Fall IDF 2005 - Day 1: Coverage of Everythingby Anand Lal Shimpi on August 24, 2005 2:31 AM EST
- Posted in
- Trade Shows
Turning Single into Multi-Threaded with Speculative Threading
Intel had a particularly interesting research project being demonstrated called Mitosis, a hardware and compiler solution to implementing speculative threading.
On modern day Out of Order microprocessors, the CPUs themselves will speculatively execute code based on what it thinks will need to be executed in the future - thus improving processor utilization and overall performance. This research project proposes that the same sort of speculative execution be applied on a thread level, meaning that threads are created on the fly and speculatively executed by idle cores in a system in order to improve performance on future multi-core CPUs.

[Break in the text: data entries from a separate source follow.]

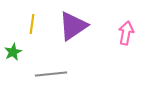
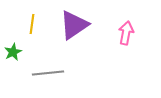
purple triangle: moved 1 px right, 1 px up
gray line: moved 3 px left, 1 px up
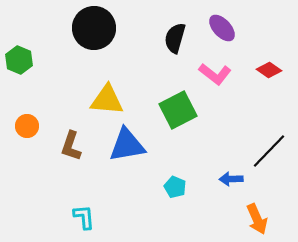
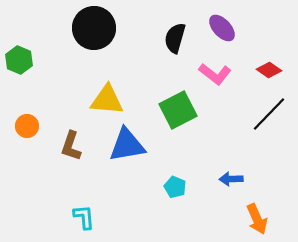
black line: moved 37 px up
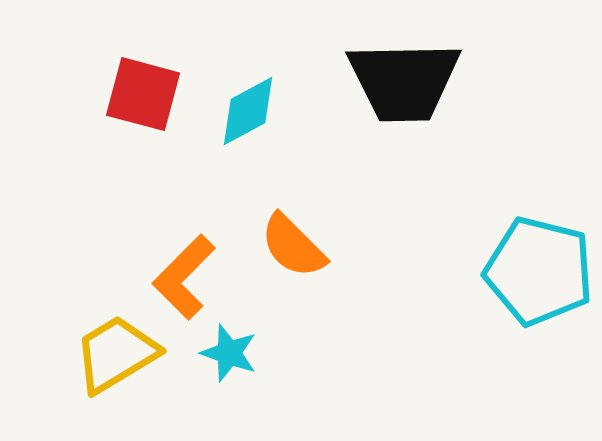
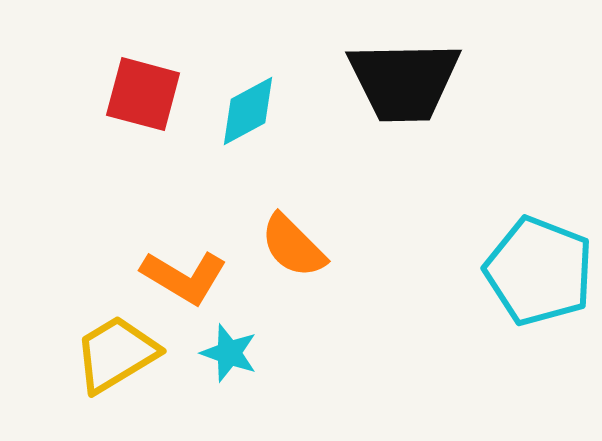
cyan pentagon: rotated 7 degrees clockwise
orange L-shape: rotated 104 degrees counterclockwise
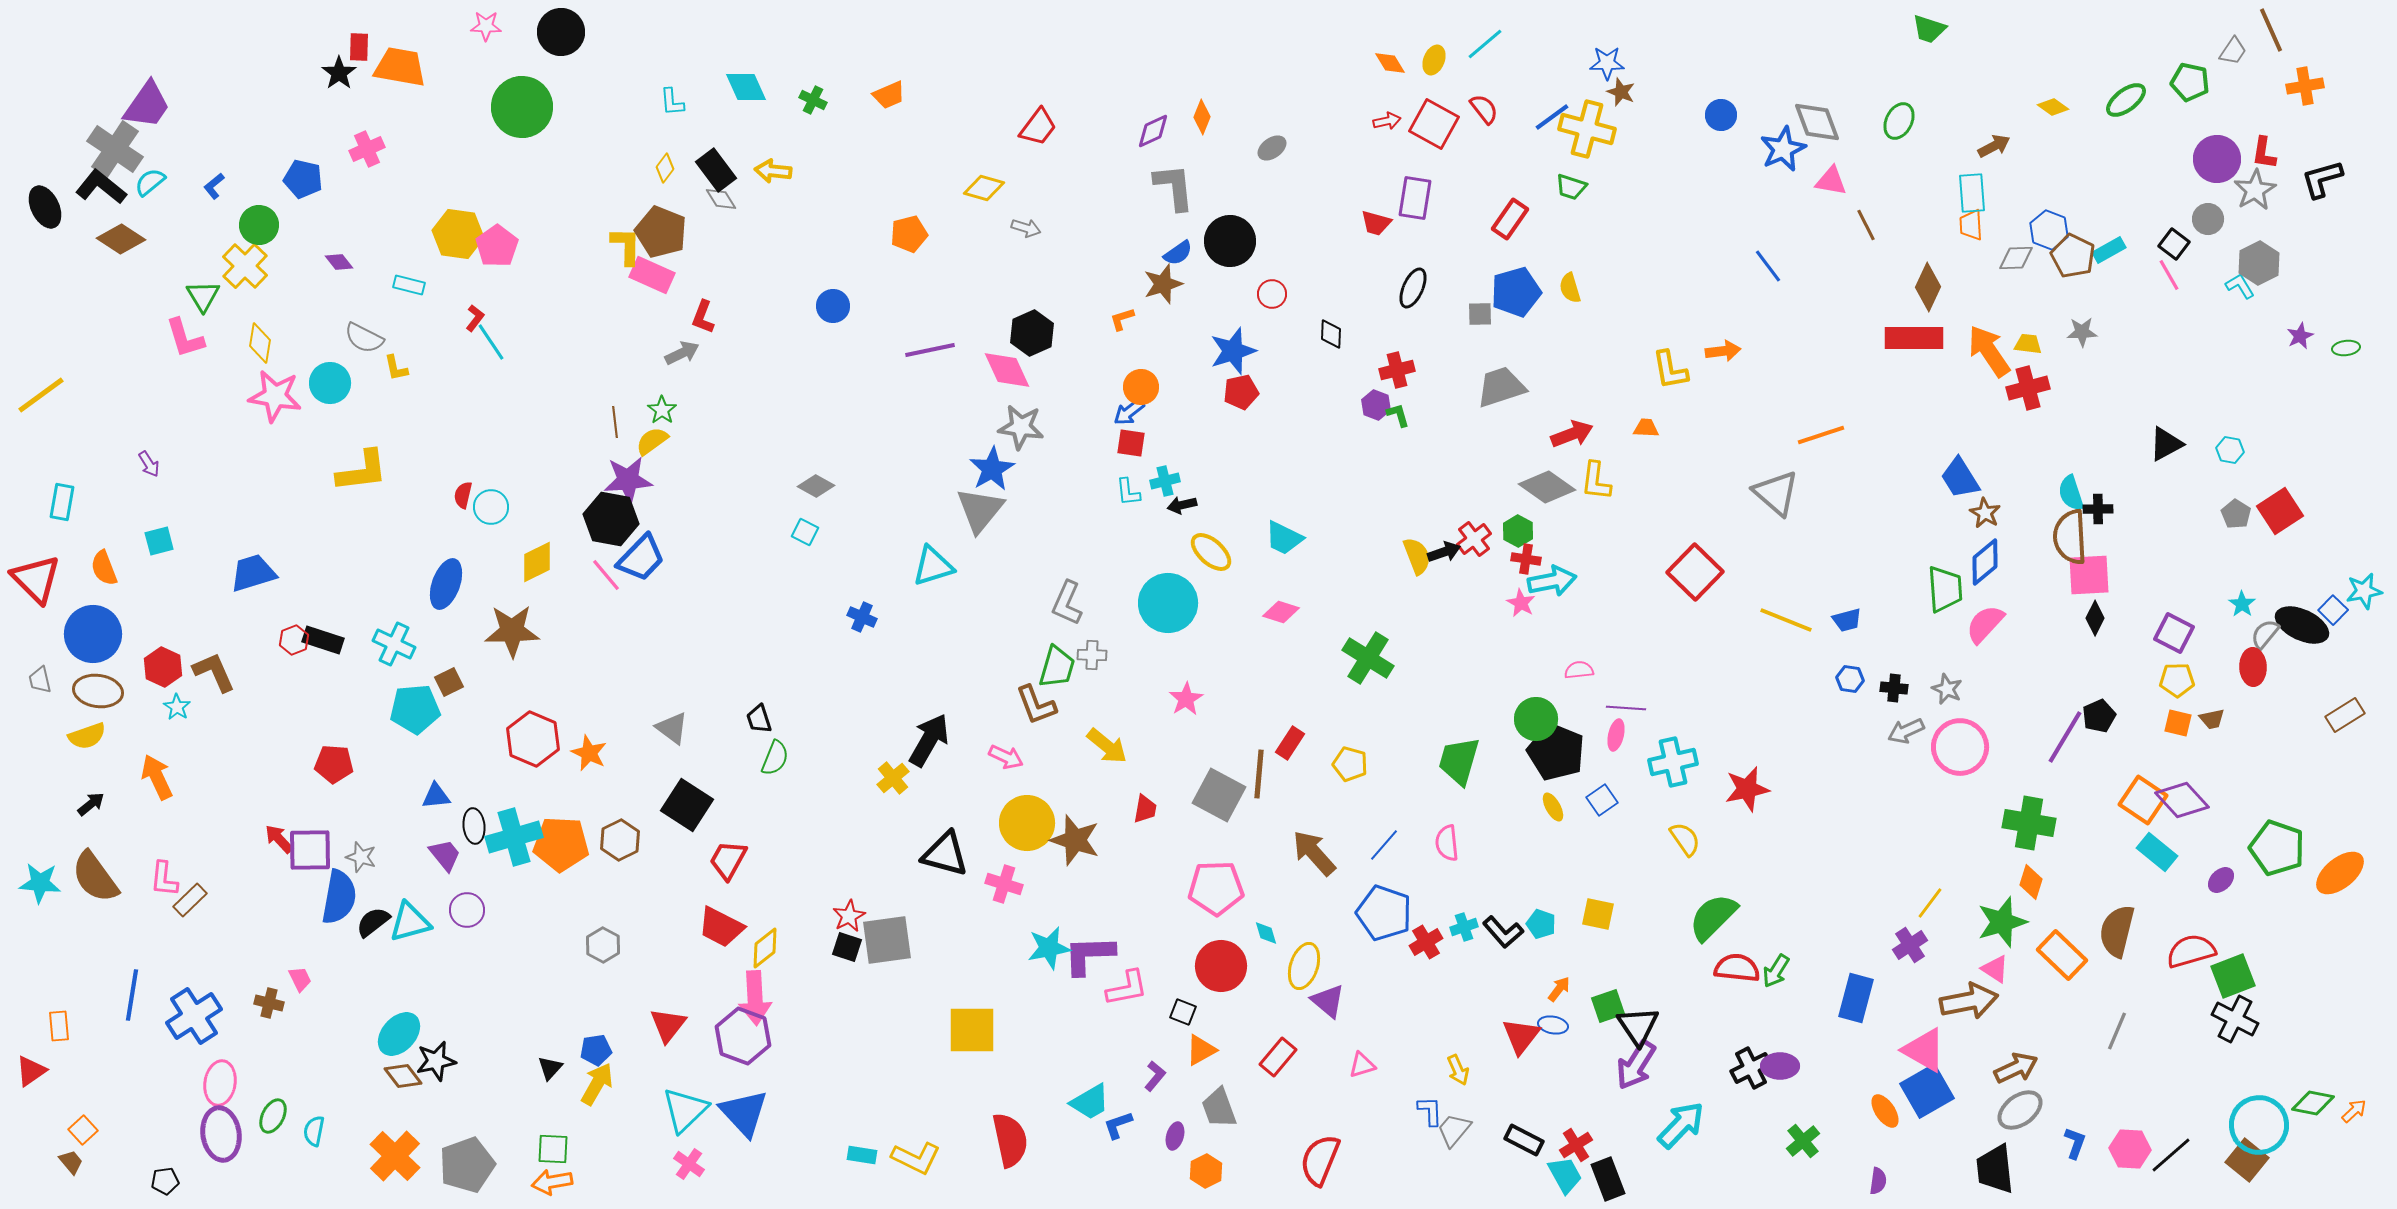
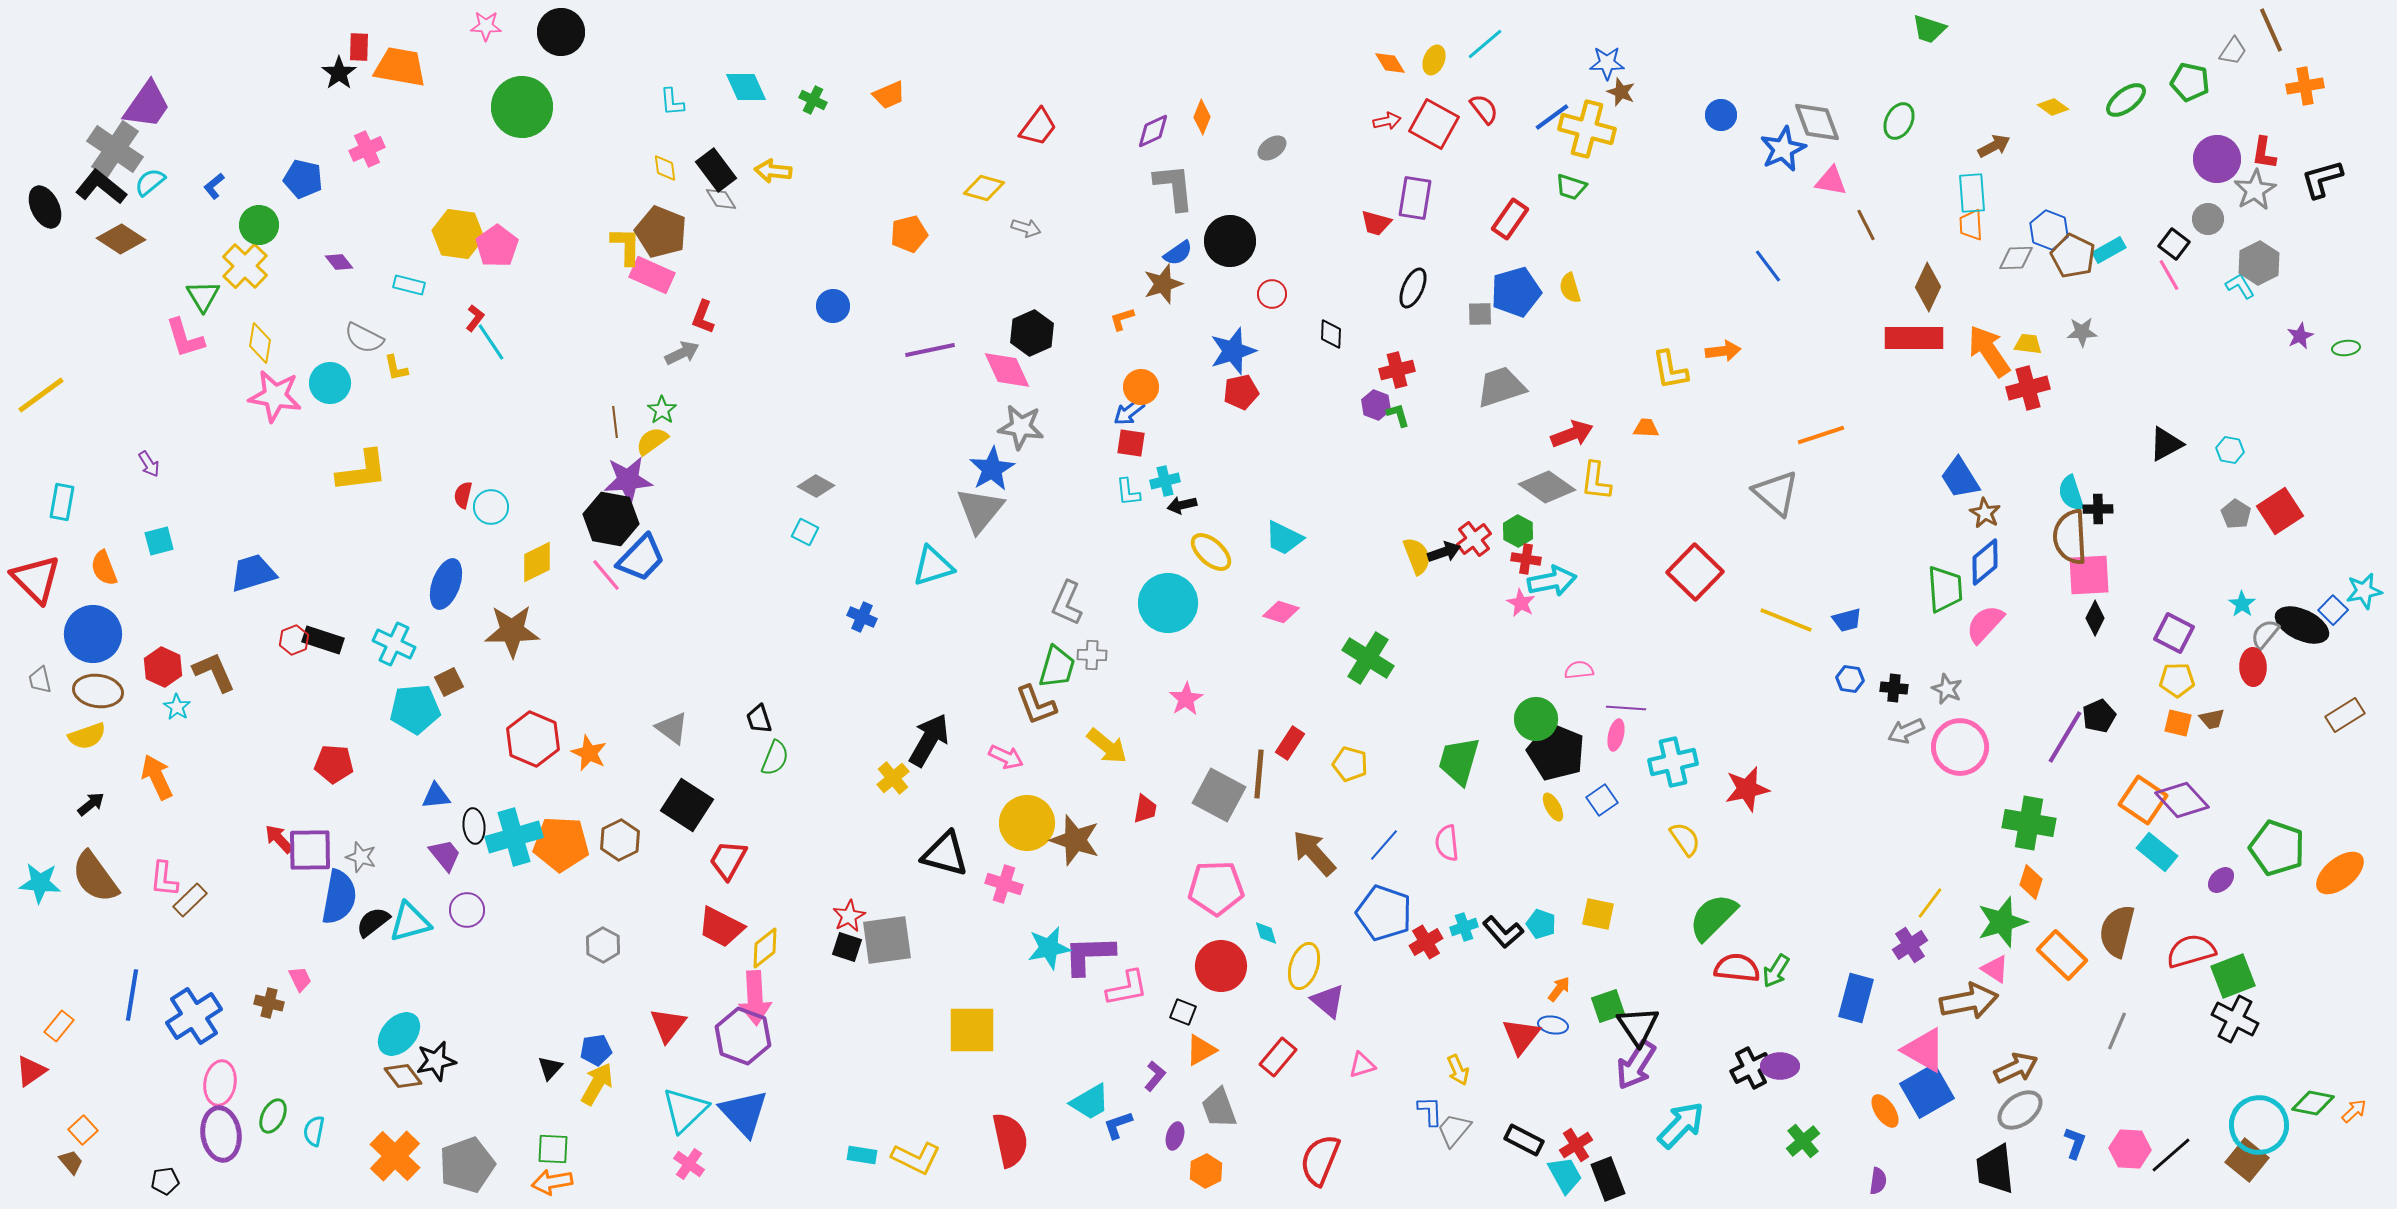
yellow diamond at (665, 168): rotated 44 degrees counterclockwise
orange rectangle at (59, 1026): rotated 44 degrees clockwise
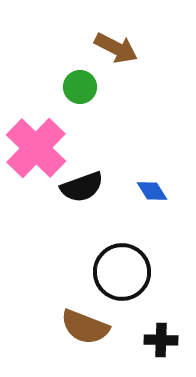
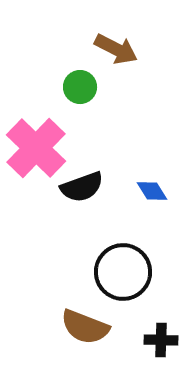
brown arrow: moved 1 px down
black circle: moved 1 px right
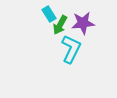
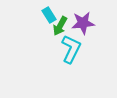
cyan rectangle: moved 1 px down
green arrow: moved 1 px down
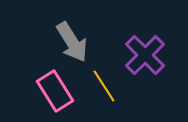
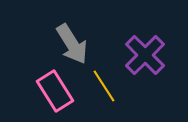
gray arrow: moved 2 px down
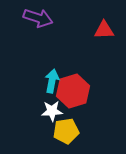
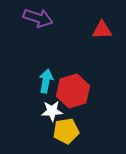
red triangle: moved 2 px left
cyan arrow: moved 6 px left
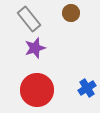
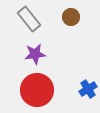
brown circle: moved 4 px down
purple star: moved 6 px down; rotated 10 degrees clockwise
blue cross: moved 1 px right, 1 px down
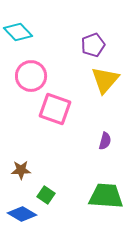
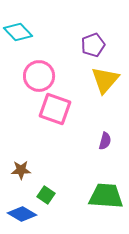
pink circle: moved 8 px right
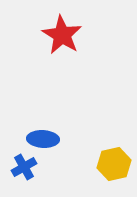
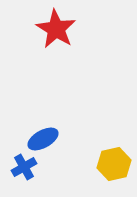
red star: moved 6 px left, 6 px up
blue ellipse: rotated 32 degrees counterclockwise
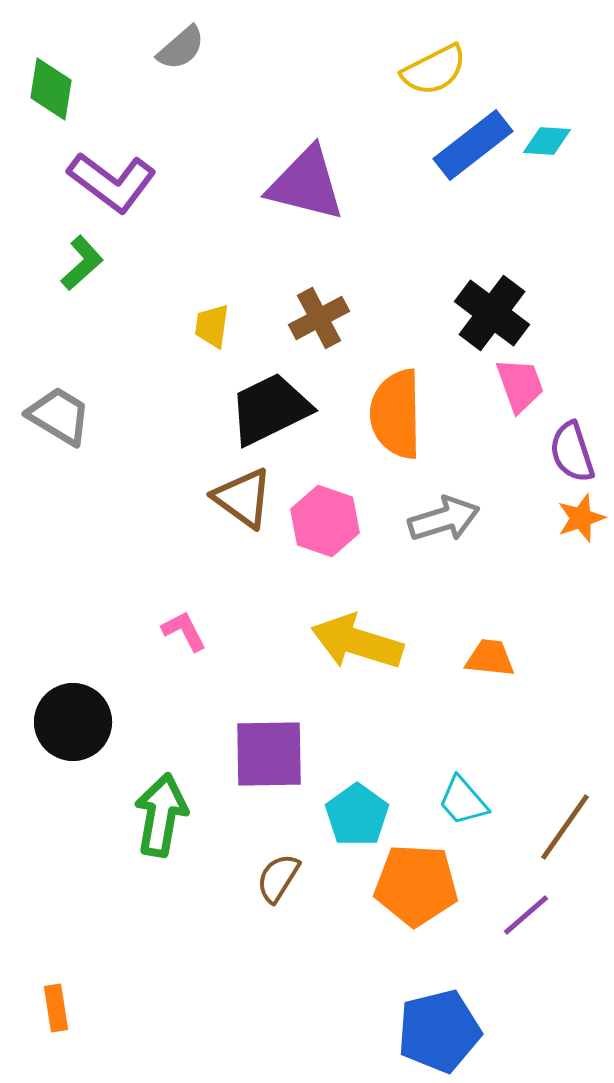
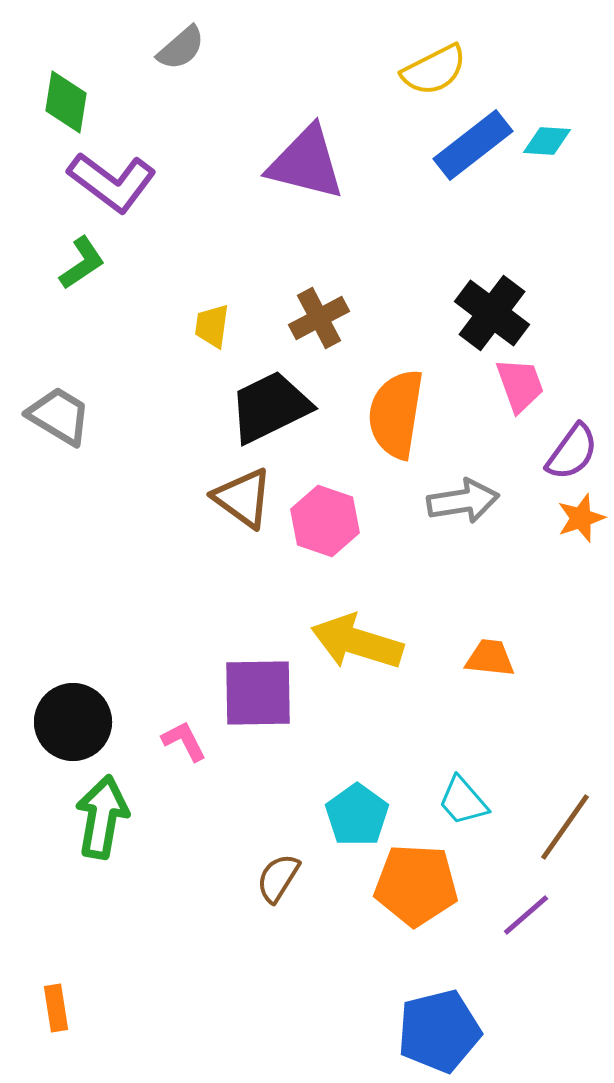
green diamond: moved 15 px right, 13 px down
purple triangle: moved 21 px up
green L-shape: rotated 8 degrees clockwise
black trapezoid: moved 2 px up
orange semicircle: rotated 10 degrees clockwise
purple semicircle: rotated 126 degrees counterclockwise
gray arrow: moved 19 px right, 18 px up; rotated 8 degrees clockwise
pink L-shape: moved 110 px down
purple square: moved 11 px left, 61 px up
green arrow: moved 59 px left, 2 px down
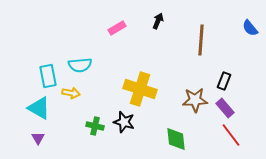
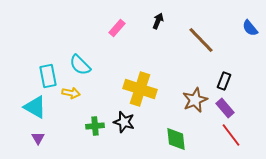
pink rectangle: rotated 18 degrees counterclockwise
brown line: rotated 48 degrees counterclockwise
cyan semicircle: rotated 50 degrees clockwise
brown star: rotated 20 degrees counterclockwise
cyan triangle: moved 4 px left, 1 px up
green cross: rotated 18 degrees counterclockwise
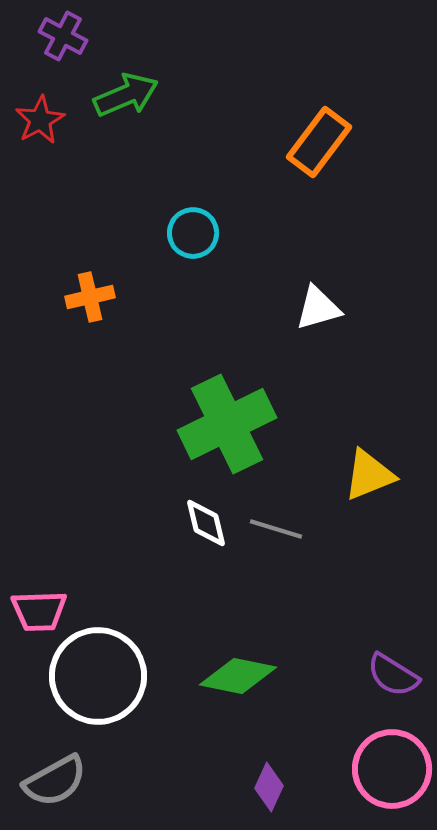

The Mitosis project relies on both hardware and software (compiler) support to work. First, on the software side, blocks of code that have very few inputs and outputs are detected and considered for use as a separate thread.
The entry and exit points of the current working thread are marked, and the portion of the thread that would be split off is separated. The new thread is then fed the appropriate input data that it needs to begin its execution.
With the single thread now split into two threads, they are both sent to the multi-core processor and executed in parallel. At the end of the execution of the thread, its result is checked to make sure that the data is still valid, and if so, the result is committed and all is well. If the result is invalid the thread must be thrown away, but since we're talking about a single threaded application to begin with, there is no wasted performance, only wasted power as the core this thread was running on would have been idle had it not been for the speculative thread generation.
On the hardware side, there is one major change needed to implement Mitosis:
The inclusion of a global register file and a register versioning table to keep track of which cores have the latest and most correct register valuesis necessary. You also need some additional logic to help validate the outcome of these threads.
The end result of all of this is pretty promising, especially for single threaded applications that would otherwise get no benefit from being run on a multi-core CPU.
In order to demonstrate the performance potential, the Intel researchers working on the project took a look at performance in the Olden benchmark suite. The Olden suite was chosen because it is a set of code that is extremely difficult to parallelize. The graph below shows performance improvement over a single Out of Order core:
The green bars show the performance improvement going from single to dual core, the red bars show the performance improvement from having the benchmark and its data stored entirely within L1 cache (no cache misses) and finally the yellow bars show the performance improvement due to the use of the Mitosis compiler/hardware modifications with a dual core CPU.
As you can see, offering in many cases a 2 - 3x performance improvement is nothing short of impressive. But keep in mind, this project is in its very early stages of research and as promising as this looks, it may take 5 - 10 years for the research to make its way into the real world.